Think tanks and NGOs have received a flurry of spear phishing attempts linked to a Russian espionage group since the election.
“Think tanks being targeted by APT29/COZY today, spearphishing emails claiming to be about election,” tweeted Adam Segal, Lipman chair of emerging technologies at the Council on Foreign Relations, on Wednesday.
APT 29, also called Cozy Bear, is a hacking group believed to be connected with the Russian government. It recently made headlines as part of the hack on the Democratic National Committee.
The attempts echoed attacks over the past couple of years similarly targeting think tanks, universities and NGOs, including Transparency International, the International Institute for Strategic Studies, Eurasia Group and the Council on Foreign Relations.

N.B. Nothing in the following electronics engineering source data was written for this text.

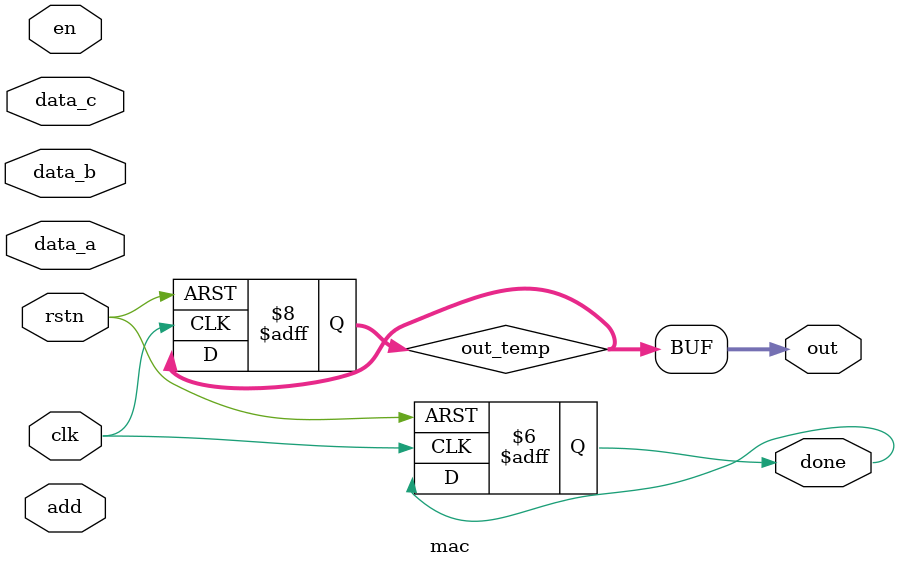
<source format=v>

module mac #(
    parameter integer A_BITWIDTH = 8,
    parameter integer B_BITWIDTH = A_BITWIDTH,
    parameter integer OUT_BITWIDTH = 20,
    parameter integer C_BITWIDTH = OUT_BITWIDTH - 1
)
(
    input                                   clk,
    input                                   rstn,
    input                                   en,
    input                                   add,
    input  [A_BITWIDTH-1:0]                 data_a, 
    input  [B_BITWIDTH-1:0]                 data_b,
    input  [C_BITWIDTH-1:0]                 data_c,
    output reg                              done,
    output [OUT_BITWIDTH-1:0]               out
    );

    localparam 
        STATE_IDLE = 2'b00, 
        STATE_MULT = 2'b01, 
        STATE_ACCM = 2'b10;
        
    reg [1:0]                               state;

    reg signed [OUT_BITWIDTH-1:0]           out_temp;

    reg signed [A_BITWIDTH-1:0]             data_a_bf;
    reg signed [B_BITWIDTH-1:0]             data_b_bf;
    reg signed [C_BITWIDTH-1:0]             data_c_bf;

    assign out = out_temp;

    always @ (posedge clk or negedge rstn) begin
        if(!rstn) begin
            state <= STATE_IDLE;
            
            data_a_bf <= {A_BITWIDTH{1'b0}};
            data_b_bf <= {B_BITWIDTH{1'b0}};
            data_c_bf <= {C_BITWIDTH{1'b0}};

            done <= 1'b0;
            out_temp <={OUT_BITWIDTH{1'b0}};
        end
        else begin
            case(state)
                STATE_IDLE: begin
                // TO DO
                // Done flag reset!
                    if(en && !done) begin
                    // If en == 1 and done != 1, then running state.
                    // And capture data_a, data_b, data_c to buffer
                    end
                    else begin
                    // If not, just waiting for condition.
                    end
                end
                STATE_MULT: begin
                // TO DO
                    if (!add) begin
                    // If add signal is low, do muliply with data_a_bf and data_b_bf.
                    end
                    else begin
                    // If add signal is high, shift data_a_bf to match bit representation.        
                    end
                end
                STATE_ACCM: begin
                // TO DO
                // Do add and make output 'done' flag high.( done = 1)
                end
                default:;
           endcase
       end
    end
endmodule

</source>
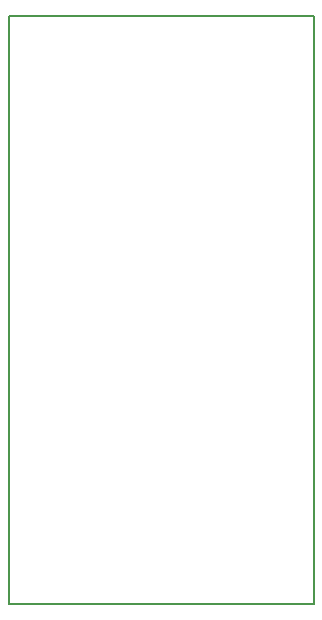
<source format=gm1>
G04 MADE WITH FRITZING*
G04 WWW.FRITZING.ORG*
G04 SINGLE SIDED*
G04 HOLES NOT PLATED*
G04 CONTOUR ON CENTER OF CONTOUR VECTOR*
%ASAXBY*%
%FSLAX23Y23*%
%MOIN*%
%OFA0B0*%
%SFA1.0B1.0*%
%ADD10R,1.023620X1.968500*%
%ADD11C,0.008000*%
%ADD10C,0.008*%
%LNCONTOUR*%
G90*
G70*
G54D10*
G54D11*
X4Y1965D02*
X1020Y1965D01*
X1020Y4D01*
X4Y4D01*
X4Y1965D01*
D02*
G04 End of contour*
M02*
</source>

“These e-mails came from a mix of attacker created Google Gmail accounts and what appears to be compromised e-mail accounts at Harvard’s Faculty of Arts and Sciences (FAS),” wrote security firm Volexity in its report on the attack.
“These e-mails were sent in large quantities to different individuals across many organizations and individuals focusing in national security, defense, international affairs, public policy, and European and Asian studies.”
In addition to Harvard faculty, emails also posed as messages from the Clinton Foundation.
The emails contained what appeared to be research about the election with eye-catching titles like “Why American Elections are Flawed” and “The ‘Shocking’ Truth About Election Rigging.”
Anyone who downloaded and opened one of these papers would inadvertently install a backdoor into their systems known as PowerDuke used by Cozy Bear in the past.
“Volexity believes that the Dukes are likely working to gain long-term access into think tanks and NGOs and will continue to launch new attacks for the foreseeable future,” concluded the firm's report.